Key Considerations Before Investing

  1. Legal Due Diligence: Always verify property title, encumbrances, and ownership.
  2. Professional Advice: Engage legal and tax professionals familiar with Indian laws.
  3. Regulatory Compliance: Ensure compliance with FEMA, RBI, and local real estate laws.
  4. Verification of Seller/Developer: Crucial when investing in under-construction properties.

Documents Needed to Buy Properties in India

  • Passport
  • PAN (mandatory for property transactions in India)
  • OCI Card (if Applicable
  • Bank Account Details (preferably NRE/NRO/FCNR account)
  • Foreign Inward Remittance Certificate (FIRC) (if remitting funds for purchase)
  • Title deed, in the seller's name
  • Sanctioned building plan
  • Certificate of commencement
  • Occupancy Certificate
  • Receipts paid for tax
  • Encumbrance Certificate
  • Documents of khata/ mutation
 

Conclusion

India offers promising opportunities in the real estate sector, looking to maintain a financial or emotional link to their homeland. However, foreign nationals must navigate a complex legal landscape and adhere to specific restrictions and processes. With the right due diligence and professional support, property investment in India can be a fruitful venture for global investors.

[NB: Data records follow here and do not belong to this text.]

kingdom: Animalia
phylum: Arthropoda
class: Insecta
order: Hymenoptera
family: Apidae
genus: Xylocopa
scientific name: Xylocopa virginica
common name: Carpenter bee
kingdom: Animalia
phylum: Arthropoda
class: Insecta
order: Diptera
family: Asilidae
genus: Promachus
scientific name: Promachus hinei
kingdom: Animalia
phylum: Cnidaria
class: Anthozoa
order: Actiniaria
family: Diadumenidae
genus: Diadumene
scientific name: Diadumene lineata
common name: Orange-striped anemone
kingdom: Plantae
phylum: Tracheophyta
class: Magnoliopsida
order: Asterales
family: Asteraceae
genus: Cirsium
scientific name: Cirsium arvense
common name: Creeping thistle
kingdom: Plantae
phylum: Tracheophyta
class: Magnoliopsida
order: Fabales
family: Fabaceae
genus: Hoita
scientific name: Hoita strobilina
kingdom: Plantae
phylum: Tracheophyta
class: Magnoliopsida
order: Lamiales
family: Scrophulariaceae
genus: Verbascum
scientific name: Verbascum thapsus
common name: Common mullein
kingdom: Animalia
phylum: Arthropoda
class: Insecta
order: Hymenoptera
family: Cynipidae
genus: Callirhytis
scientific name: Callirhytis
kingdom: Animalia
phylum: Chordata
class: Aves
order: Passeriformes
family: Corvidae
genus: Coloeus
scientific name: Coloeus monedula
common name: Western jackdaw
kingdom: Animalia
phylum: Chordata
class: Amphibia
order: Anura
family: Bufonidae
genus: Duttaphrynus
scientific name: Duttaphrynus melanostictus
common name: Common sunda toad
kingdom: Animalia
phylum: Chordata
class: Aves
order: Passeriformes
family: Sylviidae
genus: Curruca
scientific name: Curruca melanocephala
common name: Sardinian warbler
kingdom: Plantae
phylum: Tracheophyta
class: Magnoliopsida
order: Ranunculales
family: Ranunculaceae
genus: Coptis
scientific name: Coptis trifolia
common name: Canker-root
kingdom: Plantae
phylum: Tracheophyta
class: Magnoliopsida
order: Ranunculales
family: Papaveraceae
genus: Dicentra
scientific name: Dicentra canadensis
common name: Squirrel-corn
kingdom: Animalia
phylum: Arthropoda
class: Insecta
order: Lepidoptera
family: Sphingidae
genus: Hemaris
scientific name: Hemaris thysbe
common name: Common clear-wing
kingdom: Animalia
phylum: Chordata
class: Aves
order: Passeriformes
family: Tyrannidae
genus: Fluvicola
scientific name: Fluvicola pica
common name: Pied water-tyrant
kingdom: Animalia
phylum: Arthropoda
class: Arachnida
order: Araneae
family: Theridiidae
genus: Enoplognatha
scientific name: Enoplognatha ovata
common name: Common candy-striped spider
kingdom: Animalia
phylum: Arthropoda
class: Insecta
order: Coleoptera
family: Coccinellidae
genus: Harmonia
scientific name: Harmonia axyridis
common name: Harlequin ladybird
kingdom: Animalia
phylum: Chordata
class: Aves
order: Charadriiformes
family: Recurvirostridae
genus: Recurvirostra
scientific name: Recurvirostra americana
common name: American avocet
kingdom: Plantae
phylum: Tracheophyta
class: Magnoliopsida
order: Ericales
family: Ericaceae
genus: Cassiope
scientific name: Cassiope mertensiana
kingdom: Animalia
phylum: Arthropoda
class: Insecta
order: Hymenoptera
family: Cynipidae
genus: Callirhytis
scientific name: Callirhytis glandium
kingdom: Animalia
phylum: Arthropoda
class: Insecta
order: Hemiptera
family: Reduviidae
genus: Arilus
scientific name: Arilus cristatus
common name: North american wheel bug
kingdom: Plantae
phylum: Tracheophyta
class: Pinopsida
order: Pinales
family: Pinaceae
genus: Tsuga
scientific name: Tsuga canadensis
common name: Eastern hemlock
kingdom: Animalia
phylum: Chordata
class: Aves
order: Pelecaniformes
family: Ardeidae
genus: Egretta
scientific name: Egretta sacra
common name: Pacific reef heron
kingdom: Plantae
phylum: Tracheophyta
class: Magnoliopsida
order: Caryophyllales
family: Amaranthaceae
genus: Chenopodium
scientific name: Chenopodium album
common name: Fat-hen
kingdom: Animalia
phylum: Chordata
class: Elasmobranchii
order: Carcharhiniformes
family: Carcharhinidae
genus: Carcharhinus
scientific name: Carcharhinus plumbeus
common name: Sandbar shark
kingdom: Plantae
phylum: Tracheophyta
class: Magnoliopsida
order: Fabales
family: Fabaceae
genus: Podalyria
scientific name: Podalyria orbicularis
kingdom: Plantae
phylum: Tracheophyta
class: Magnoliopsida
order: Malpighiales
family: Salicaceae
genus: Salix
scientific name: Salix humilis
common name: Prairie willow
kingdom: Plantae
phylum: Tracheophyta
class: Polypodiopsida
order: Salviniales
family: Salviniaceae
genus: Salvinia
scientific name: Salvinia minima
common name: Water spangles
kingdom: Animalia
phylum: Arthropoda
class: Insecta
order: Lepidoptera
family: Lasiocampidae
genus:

Disclaimer: This article provides general information existing at the time of preparation and we take no responsibility to update it with subsequent changes in the law. The article is intended as a news update and Affluence Advisory neither assumes nor accepts any responsibility for any loss arising to any person acting or refraining from acting as a result of any material contained in this article. It is recommended that professional advice be taken based on specific facts and circumstances. This article does not substitute the need to refer to the original pronouncement.